───── Source information ─────
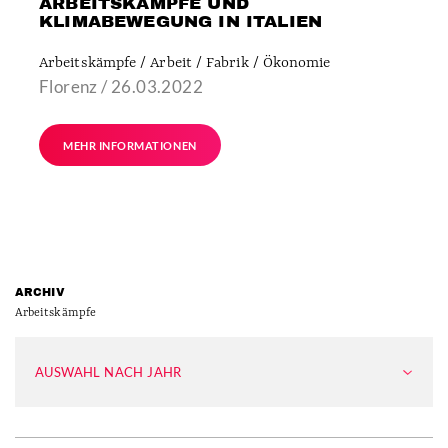
ARBEITSKÄMPFE UND
KLIMABEWEGUNG IN ITALIEN
Arbeitskämpfe / Arbeit / Fabrik / Ökonomie
Florenz / 26.03.2022
MEHR INFORMATIONEN
ARCHIV
Arbeitskämpfe
AUSWAHL NACH JAHR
─────
* [Task objective]
Every entry above should come back exactly as written, except for its pictures.

* [Answer section]
ARBEITSKÄMPFE UND
KLIMABEWEGUNG IN ITALIEN
Arbeitskämpfe / Arbeit / Fabrik / Ökonomie
Florenz / 26.03.2022
MEHR INFORMATIONEN
ARCHIV
Arbeitskämpfe
AUSWAHL NACH JAHR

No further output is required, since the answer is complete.